At the beginning of the dance the two brothers, represented by the Legong, are living peacefully together.
After some time we see the two as monkeys (this has happended because of acts not show in the dance. Princess Dewi Anjani had brought a powerfull magic, and both brothers had leapt in after the magic). Since as monkey they do not know each other, they fight.
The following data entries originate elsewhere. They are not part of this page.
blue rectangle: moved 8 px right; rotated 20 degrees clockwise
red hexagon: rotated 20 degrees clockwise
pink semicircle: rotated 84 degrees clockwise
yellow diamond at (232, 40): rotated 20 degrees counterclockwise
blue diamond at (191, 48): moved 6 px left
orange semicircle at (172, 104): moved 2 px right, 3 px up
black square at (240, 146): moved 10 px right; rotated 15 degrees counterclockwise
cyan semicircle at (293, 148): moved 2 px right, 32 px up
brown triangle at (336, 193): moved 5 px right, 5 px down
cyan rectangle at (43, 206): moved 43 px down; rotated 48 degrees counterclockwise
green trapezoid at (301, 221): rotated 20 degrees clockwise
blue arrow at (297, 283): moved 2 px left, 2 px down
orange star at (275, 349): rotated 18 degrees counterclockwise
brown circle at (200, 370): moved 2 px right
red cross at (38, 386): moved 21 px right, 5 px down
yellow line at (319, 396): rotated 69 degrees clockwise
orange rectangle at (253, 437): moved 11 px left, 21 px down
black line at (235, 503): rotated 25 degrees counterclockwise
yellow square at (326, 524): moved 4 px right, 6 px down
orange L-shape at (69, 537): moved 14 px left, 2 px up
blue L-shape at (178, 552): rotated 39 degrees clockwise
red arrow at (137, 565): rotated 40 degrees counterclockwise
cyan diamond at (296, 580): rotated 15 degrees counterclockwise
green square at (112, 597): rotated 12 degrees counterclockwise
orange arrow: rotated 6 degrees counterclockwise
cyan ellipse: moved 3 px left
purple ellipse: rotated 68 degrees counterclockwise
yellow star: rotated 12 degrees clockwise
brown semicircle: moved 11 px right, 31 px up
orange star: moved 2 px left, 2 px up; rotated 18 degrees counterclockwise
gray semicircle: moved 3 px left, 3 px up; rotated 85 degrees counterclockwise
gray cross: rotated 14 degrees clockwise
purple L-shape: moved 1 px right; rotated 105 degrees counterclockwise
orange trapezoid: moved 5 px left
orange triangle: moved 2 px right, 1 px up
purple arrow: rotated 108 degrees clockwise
Finally when neither one wins or losed, they become tired and recognize each as Bali and Sugriwa, see that they have been changed into monkey and become very sad.
Barong Taru Pramana
In this classical drama and dance, Çiwa, who in charge for “Swarga Loka" (Swarga Loka means heaven), is being sick and need to be treated by a special remedy taken from a kind species of a plant called "Kayu Mendep"("Kayu means a tree, "mendep" means quiet), also called"Taru Pramana" ("Taru"= wood, "Pramana" = spirit)
He asks his wife, Dewi Uma, to search for the remedy. After an exhausing search assisted by her “Servants" (Bidadari) who then transform into demons called “Kelika", she is finally successful to get the remedy for Çiwa.
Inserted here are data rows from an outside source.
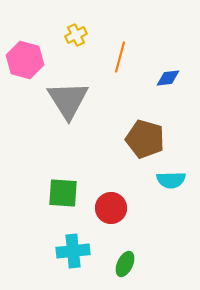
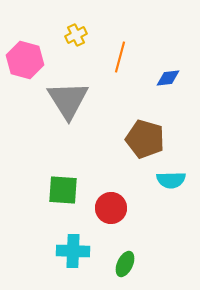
green square: moved 3 px up
cyan cross: rotated 8 degrees clockwise
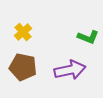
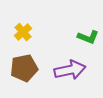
brown pentagon: moved 1 px right, 1 px down; rotated 24 degrees counterclockwise
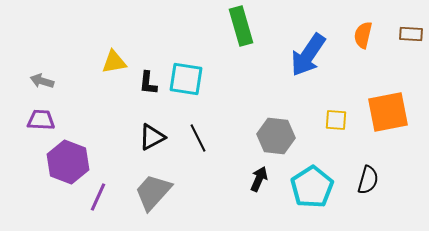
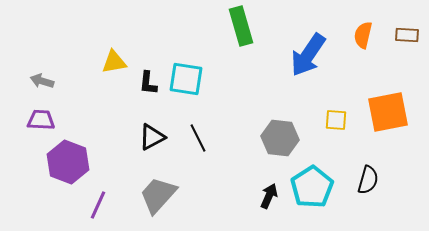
brown rectangle: moved 4 px left, 1 px down
gray hexagon: moved 4 px right, 2 px down
black arrow: moved 10 px right, 17 px down
gray trapezoid: moved 5 px right, 3 px down
purple line: moved 8 px down
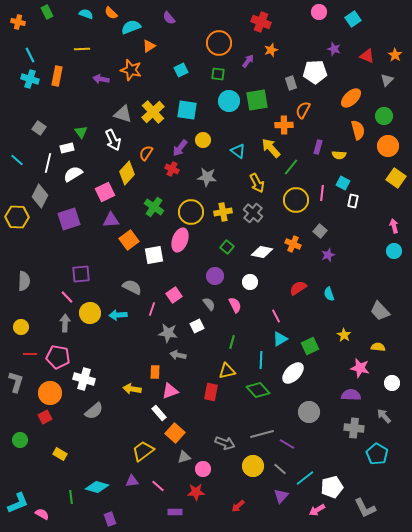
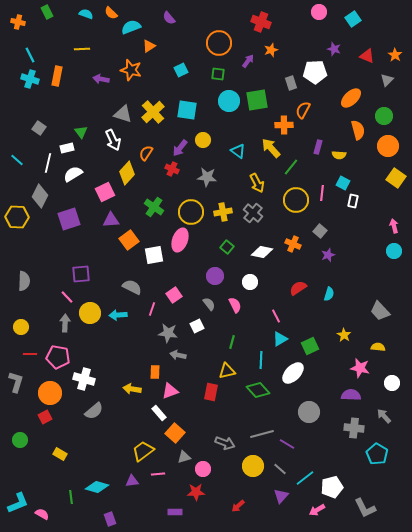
cyan semicircle at (329, 294): rotated 144 degrees counterclockwise
pink line at (158, 486): moved 12 px up; rotated 48 degrees counterclockwise
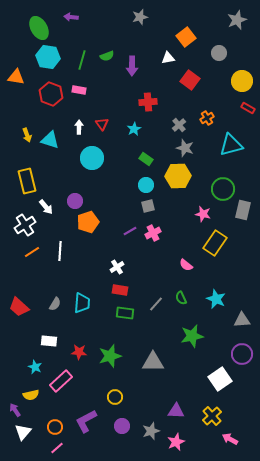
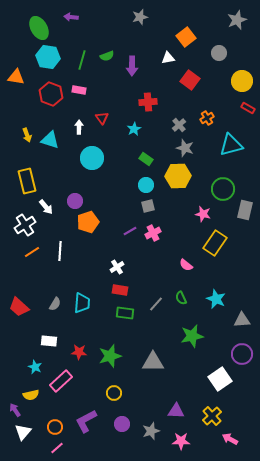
red triangle at (102, 124): moved 6 px up
gray rectangle at (243, 210): moved 2 px right
yellow circle at (115, 397): moved 1 px left, 4 px up
purple circle at (122, 426): moved 2 px up
pink star at (176, 442): moved 5 px right, 1 px up; rotated 24 degrees clockwise
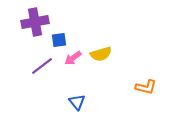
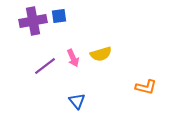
purple cross: moved 2 px left, 1 px up
blue square: moved 24 px up
pink arrow: rotated 78 degrees counterclockwise
purple line: moved 3 px right
blue triangle: moved 1 px up
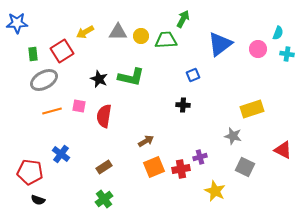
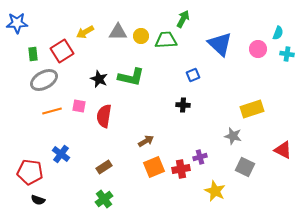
blue triangle: rotated 40 degrees counterclockwise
Additional note: “Barong Brutuk" (represented by dancers covered by dry and brownies banana leaves) symbolizes woods/trees.
“Barong" or “Banaspati Raja" (dragon like figure) is a transformation “Kayu Mendep", while “Rangda" is a transformation of Dewi Uma to overcome “Banaspati Raja".
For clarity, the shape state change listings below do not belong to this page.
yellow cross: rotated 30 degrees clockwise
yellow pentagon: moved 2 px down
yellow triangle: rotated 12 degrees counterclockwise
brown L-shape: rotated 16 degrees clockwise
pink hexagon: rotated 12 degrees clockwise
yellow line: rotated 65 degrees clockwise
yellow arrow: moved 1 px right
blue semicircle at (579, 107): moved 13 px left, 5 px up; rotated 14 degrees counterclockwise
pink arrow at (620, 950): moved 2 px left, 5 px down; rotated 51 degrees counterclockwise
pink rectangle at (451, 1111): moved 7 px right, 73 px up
Sekar Jepun (Instrumental)
Semara, a God of love and passion, is a son of Siva (an Indian God of destruction and dance).
First coming on the stage are Semara and his new bride Ratih, a goddes of moon.
Ratih dancer retreats to the backstage for one moment and appears again putting on the mask of shedevil, Rangda.
Then the story begins. Once, one of Raksasa (starved,beast like giant tribes interior to man, with inborn power of demon), named Nilaludraka,
was anxious to acquire the power to control this world and was practising meditation. Sica descending onto this early wirld, was so impressed with his enthusiasm that she gave him the mighty power, which could ever be over come neither by goods nor man,
except Siva and half-animal monsters. Never experiencing any defeat, Nilaludraka continued challenging battles one after another, until there was none left in heaven and on earth any more to complete with.
All the gods were flustered.
Unfotunately, Sica was devoted to meditation at the top of Himalayas.
No one could approach him, because his wrath may turn any one to ashes at once.
Gods gathered and conceived a plain to send the son of Siva, Semara, to the Himalayas, the meditation of Siva was apparently disturbed.
With rage, Siva laid Semara, Ratih and all in ashes in a moment.
Opening his eye from meditation, Siva faced squarely to the death of his son and wife.
Lamenting for their unexpected death.
Siva scattered the ashes all over the world (thanks to this, it is said, man has love in his hearth)
Encouraged by love of Semara, Siva and his wife Parwati got achild, half-animal monster, who would conquer Nilaluraka.
Dancers putting on the masks of beauties or devils appear on the stage, and perform the battle between the virtue and the vice. A typical Balinese view of the world: “Rua Bineda" (every-thing has two sides, that is, all world is knitted together with opposing two elements),is said to have been represented in this dance.
Derived from the epic legends of ancient India, Ramayana and Mahabharata, the story has been accomplished as the present one.
The dance performed by male dancers putting on decil masks is "Jauk",and its expression is more violents and far exaggerated than that in "Baris".
A traditional dance is the first tahta boys learn. It depicts a courageous warrior preparing himself for battle.
Oleg Tambulilingan (Bumblebees)
Composed in the 1950s, this duet represents the courtship of two bumblebees as they filit from flower to flower in a beautiful garden.
One of the earliest Kebyar pieces and now a classic, this work was composed by Gede Manik, the originator of Kebyar. The dancer acts out the various moods of youth.